What I would not recommend either, though, is to (ab-)use aspartame-containing diet coke as a "weight loss beverage": It's certainly ok to sooth your sweet tooth, when you're dieting and I am not saying that you must not drink one or another Diet Coke or Pepsi on the weekend. What I am saying, though, that I don't believe that the consumption of copious amounts of this stuff will result in a similar body fat reduction (see Figure 2) in you, where compensatory mechanisms, your sweet tongue and a whole host of other things complicate weight and even more so fat loss compared to C. elegans.
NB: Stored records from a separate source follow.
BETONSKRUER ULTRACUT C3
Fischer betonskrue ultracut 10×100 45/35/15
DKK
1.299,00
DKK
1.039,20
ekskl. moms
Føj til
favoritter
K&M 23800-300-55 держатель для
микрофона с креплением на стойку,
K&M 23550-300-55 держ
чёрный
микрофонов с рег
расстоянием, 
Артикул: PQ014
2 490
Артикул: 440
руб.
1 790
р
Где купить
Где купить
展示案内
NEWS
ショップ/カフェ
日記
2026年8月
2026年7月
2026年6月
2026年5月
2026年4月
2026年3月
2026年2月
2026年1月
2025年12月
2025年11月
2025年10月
That being said, I would be inclined to know, when and if SUCRAM is going to be available as a food additive for humans. It does after all sound quite nice to do your tummy a favor while you're "cheating", right? Although,... when I come to think about it, we actually don't need a "new" sweetener to mess up our gut microbiome. As I already hinted at in a related SuppVersity Classic Article Series with the telling title "Sucralose, Hazardous or Innocent?" (Part I, Part II, Part III), Payne et al.  (2012) have already identified fructose, mannitol and d-tagatose as promoters of lactobacillus growth and sucrose as their primary enemy (learn more about the interaction in Part II of the series).

References: 

• Payne, A. N., C. Chassard, and C. Lacroix. "Gut microbial adaptation to dietary consumption of fructose, artificial sweeteners and sugar alcohols: implications for host–microbe interactions contributing to obesity." Obesity Reviews 13.9 (2012): 799-809.
• Pierce, K. M., et al. "The effect of lactose and inulin on intestinal morphology, selected microbial populations and volatile fatty acid concentrations in the gastro-intestinal tract of the weanling pig." ANIMAL SCIENCE-GLASGOW THEN PENICUIK- 82.3 (2006): 311.
• Jones, Kevin T., and Kaveh Ashrafi. "Caenorhabditis elegans as an emerging model for studying the basic biology of obesity." Disease models & mechanisms 2.5-6 (2009): 224-229.
• Vente-Spreeuwenberg, M. A. M., et al. "Effect of dietary protein source on feed intake and small intestinal morphology in newly weaned piglets." Livestock Production Science 86.1 (2004): 169-177.